NinjaTrader already has tick data that you can download, so why are you going through the most convoluted process to do the most simple things.

To be frank, will this help you make money on the markets or are you simply keeping yourself busy with IT work.

There are many wierd pitfalls that people can fall into when going into trading and the one that I see the most is the IT related branch. You’re doing all this fanciful IT transformations, but as to whether you’re making money, or if the IT transformation will help in making money…probably not.

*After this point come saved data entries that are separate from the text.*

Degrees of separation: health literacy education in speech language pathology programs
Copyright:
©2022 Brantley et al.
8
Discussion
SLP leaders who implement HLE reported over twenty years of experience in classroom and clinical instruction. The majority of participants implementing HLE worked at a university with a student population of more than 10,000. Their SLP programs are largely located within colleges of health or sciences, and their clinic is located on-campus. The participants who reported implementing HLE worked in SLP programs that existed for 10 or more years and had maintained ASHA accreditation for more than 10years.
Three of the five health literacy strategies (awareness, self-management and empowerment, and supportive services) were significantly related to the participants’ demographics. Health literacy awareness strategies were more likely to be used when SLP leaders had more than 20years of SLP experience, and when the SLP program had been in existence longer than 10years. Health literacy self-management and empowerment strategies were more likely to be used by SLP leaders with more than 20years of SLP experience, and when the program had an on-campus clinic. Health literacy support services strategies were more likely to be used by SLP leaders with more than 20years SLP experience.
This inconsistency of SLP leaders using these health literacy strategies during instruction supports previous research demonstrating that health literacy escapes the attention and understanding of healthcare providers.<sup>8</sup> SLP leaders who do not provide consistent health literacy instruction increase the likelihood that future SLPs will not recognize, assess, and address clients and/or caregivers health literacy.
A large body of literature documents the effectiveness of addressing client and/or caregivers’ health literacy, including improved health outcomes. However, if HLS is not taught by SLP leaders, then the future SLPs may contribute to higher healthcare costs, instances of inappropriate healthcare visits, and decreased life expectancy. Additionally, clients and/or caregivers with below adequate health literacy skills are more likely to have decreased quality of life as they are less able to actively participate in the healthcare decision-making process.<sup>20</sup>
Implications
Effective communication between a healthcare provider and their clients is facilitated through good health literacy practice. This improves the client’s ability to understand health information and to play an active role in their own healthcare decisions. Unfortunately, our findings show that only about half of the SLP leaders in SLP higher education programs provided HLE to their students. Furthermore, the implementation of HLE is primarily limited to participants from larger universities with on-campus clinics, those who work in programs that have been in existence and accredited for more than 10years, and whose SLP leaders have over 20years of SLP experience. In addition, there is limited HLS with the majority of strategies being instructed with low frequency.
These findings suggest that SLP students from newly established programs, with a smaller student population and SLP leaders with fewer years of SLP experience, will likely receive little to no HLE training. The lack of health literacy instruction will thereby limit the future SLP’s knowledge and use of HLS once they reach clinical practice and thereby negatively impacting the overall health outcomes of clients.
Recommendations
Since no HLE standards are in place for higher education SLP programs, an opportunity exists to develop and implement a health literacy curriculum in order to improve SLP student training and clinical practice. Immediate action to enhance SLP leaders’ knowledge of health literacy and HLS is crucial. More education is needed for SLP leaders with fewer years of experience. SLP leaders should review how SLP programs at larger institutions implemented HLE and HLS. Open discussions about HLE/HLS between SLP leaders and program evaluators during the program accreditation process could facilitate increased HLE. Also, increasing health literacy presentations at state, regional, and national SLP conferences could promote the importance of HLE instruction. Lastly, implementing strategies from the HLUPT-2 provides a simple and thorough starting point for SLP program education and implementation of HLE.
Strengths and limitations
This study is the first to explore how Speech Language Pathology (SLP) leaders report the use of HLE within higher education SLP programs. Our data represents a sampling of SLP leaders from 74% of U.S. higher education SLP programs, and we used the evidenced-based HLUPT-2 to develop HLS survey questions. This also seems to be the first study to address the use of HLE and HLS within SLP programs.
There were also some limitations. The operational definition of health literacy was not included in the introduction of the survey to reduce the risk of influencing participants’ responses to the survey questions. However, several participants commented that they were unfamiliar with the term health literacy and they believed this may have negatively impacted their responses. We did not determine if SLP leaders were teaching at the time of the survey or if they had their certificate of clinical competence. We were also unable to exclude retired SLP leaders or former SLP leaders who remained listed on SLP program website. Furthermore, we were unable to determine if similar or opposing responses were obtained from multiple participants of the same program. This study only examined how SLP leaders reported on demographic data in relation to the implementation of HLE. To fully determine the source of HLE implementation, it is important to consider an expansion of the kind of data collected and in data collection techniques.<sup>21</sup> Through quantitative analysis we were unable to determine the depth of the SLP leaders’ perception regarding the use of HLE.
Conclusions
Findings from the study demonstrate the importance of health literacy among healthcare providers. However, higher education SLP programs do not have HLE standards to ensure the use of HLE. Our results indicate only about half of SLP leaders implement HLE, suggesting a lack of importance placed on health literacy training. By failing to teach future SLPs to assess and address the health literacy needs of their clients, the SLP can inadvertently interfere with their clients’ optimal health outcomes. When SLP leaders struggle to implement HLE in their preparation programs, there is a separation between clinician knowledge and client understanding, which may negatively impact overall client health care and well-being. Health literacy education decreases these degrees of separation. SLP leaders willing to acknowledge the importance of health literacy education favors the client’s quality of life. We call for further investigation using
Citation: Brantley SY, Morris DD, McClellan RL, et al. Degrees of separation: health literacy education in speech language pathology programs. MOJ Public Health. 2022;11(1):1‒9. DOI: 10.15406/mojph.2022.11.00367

In Ninjatrader, you can download historical tick data, but I guess you can spend your intellectual capital with IT related data transformations.

Godspeed Sir, Godspeed.

To your question: You can probably ask Gemini or ChatGPT, and they’ll sort your IT work for you.

1 Like

The question to your answer is simple, and might have been obvious if instead of antagonizing you provided some quick thought.

NT8 only provides 1year of tick data, I have bought dxfeed and they provide 2 years. I want 5 years, and sierra chart you can get this for free from them, with a little elbow grease you can make it work. I can guarantee you im not the only one, nor the last, as the ones that seem to get it working never follow up with some information.

So thanks for your comment, but how my process yields or doesn’t shouldn’t be of your concern.

Note:

SCID files bundle trades, to properly get NT8 transformations, one must script a bundle loop where the logic finds the start and end of the bundle, it aggregates it into one proper tick.

This should yield one tick/trade. Also one must ignore their Volume column as this is just a trade counter, will always be 1.

With these changes I managed to get this to work, and now have over 10 years of tick level backtest data.

Cool man. Didn’t know that. Hope you get it sorted.

I never understood why people need years of data.
I use the last 21 hours (ETH) to trade and it works perfect. I never needed older data.
Markov’s chain confirmed to me that you don’t need that much data at all.

Here you find alot of information:
https://www.youtube.com/results?search_query=markov+chain+monte+carlo

1 Like

Great video to watch. The genesis of that idea is very interesting and what you’ve inferred from it to achieve your objective, is exactly the point. Its incredible how these types of ideas generate alpha from nuclear fission to helping you arrive at an improved process of reaching a solution. Goodstuff.